Baisse des taux de la BCE : causes et conséquences

par Laurent Herblay
samedi 9 novembre 2013

Finalement, la Banque Centrale Européenne a pris les marchés par surprise en baissant ses taux de 0,25 point et en maintenant un programme de refinancement des banques plus longtemps. Une décision pas mauvaise pour une zone euro menacée par la déflation mais qui pose des problèmes à long terme.

Le spectre de la déflation
 
La chute de l’inflation à 0,7% dans la zone euro a sans doute emporté la décision. Car sa baisse continue revient à une augmentation des taux réels (hors inflation) si les taux nominaux restent stables. Du coup, la décision de jeudi est un moyen de la compenser en partie. Et c’est important car au 2ème trimestre, la zone euro est sortie de la récession après 6 trimestres de baisse du PIB. Mais cette sortie reste menacée de toute part : entre un euro trop cher pour la grande majorité des économies, les coupes dans les budgets (même si elles se sont ralenties) et la menace de baisse des prix, une action de la BCE était psychologiquement importante. C’est ce qu’elle a fait, même si cela est tardif.
 
 
Car depuis le début, la politique monétaire de la BCE est une calamité. Le meilleur exemple, c’est de constater que le nombre de chômeurs dans l’UE hors zone euro est stable depuis 2010, alors qu’il a progressé de plus de 3 millions dans la zone euro, comme le rappelle Edgar sur son blog. Il faut dire que depuis le début, la BCE réagit à contre-temps. Elle a tardé et monté trop timidement ses taux en 2006. Puis, alors que la Fed les avait déjà baissé de plus de 3 points, elle les a monté en 2008 avant la crise, faisant exploser le cours de l’euro, à 1,6 dollars, et poussant la zone euro dans la récession avant les Etats-Unis ! Enfin, en 2011, elle avait aussi monté les taux à contre-temps
 
Alerte à la bulle financière ?

Même si je pense que nous n’avons pas d’autres choix aujourd’hui que d’avoir des politiques monétaires ultra-accomodantes, pour sortir de la récession et relancer la demande, tout le problème est que cela se fait avec une réglementation financière largement insuffisante. Les leçons de la crise n’ont pas été tirées et cela fait peser un gros risque sur l’économie. Il est difficile, en effet, de ne pas comprendre qu’une telle politique monétaire porte en elle des risques majeurs de bulles financières et de distorsions des marchés financiers à partir du moment où l’Etat laisse sa bride trop lâche sur les banques.

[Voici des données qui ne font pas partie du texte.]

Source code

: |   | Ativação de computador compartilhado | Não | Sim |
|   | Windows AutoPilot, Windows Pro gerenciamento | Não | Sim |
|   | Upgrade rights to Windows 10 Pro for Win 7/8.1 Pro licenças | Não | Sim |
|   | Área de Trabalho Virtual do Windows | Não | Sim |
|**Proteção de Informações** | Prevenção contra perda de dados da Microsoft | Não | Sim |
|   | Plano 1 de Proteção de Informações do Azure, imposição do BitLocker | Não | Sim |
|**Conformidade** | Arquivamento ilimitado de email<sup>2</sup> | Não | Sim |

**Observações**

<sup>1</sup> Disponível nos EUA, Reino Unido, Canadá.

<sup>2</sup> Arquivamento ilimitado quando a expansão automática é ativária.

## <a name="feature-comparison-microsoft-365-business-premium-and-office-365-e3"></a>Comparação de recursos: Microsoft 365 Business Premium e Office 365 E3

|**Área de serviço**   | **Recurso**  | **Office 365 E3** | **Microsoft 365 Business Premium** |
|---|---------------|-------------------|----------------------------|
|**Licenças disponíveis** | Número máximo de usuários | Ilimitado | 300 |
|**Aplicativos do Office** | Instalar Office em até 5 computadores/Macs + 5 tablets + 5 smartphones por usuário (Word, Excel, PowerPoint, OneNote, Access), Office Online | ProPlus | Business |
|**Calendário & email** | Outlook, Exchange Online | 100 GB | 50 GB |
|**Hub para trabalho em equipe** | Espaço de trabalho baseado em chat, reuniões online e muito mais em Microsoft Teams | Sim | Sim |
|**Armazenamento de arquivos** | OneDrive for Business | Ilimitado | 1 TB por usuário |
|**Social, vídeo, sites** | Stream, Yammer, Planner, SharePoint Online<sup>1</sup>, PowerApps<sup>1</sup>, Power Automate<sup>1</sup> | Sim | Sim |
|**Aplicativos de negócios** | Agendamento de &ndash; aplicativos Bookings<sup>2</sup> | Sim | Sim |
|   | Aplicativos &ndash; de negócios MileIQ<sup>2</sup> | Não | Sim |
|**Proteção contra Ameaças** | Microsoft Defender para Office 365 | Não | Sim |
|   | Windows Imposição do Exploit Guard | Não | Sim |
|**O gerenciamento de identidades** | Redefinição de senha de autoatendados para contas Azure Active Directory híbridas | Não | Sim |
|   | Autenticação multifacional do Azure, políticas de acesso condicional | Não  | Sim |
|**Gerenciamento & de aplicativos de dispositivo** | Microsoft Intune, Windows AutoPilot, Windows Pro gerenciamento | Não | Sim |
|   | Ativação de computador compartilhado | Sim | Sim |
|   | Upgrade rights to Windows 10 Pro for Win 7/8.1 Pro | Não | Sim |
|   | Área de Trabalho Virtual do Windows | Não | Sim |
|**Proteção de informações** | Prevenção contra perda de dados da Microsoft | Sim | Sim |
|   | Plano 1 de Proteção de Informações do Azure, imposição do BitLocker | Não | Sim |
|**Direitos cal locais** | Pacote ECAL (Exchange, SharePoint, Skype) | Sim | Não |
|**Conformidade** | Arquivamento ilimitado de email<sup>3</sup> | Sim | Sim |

Cela fera bientôt 5 ans que la Fed maintient une politique ultra-souple, du jamais vu, au moins récemment. Certes, les prix à la consommation ne dérapent pas. C’est même, paradoxalement, le contraire. La faiblesse de la demande mondiale, la compression des salaires et la globalisation poussent les prix à la production vers le bas. Mais du coup, les torrents de liquidités émis par les banques centrales du monde entier finiront par avoir des conséquences. On les pointe déjà sur certains marchés immobiliers (Etats-Unis, Grande-Bretagne) mais aussi dans les marchés boursiers, Wall Street ayant battu un nouveau record cette semaine. Tout ceci revient à admettre que la timide reprise actuelle est très déséquilibrée.
 
Cette décision est positive pour l’économie européenne. Elle a permis de ramener l’euro à un niveau moins délirant pour notre économie, une nouvelle bienvenue alors que les plans sociaux se multiplient. Mais ce faisant, il est difficile de ne pas y distinguer les ferments de la prochaine crise financière.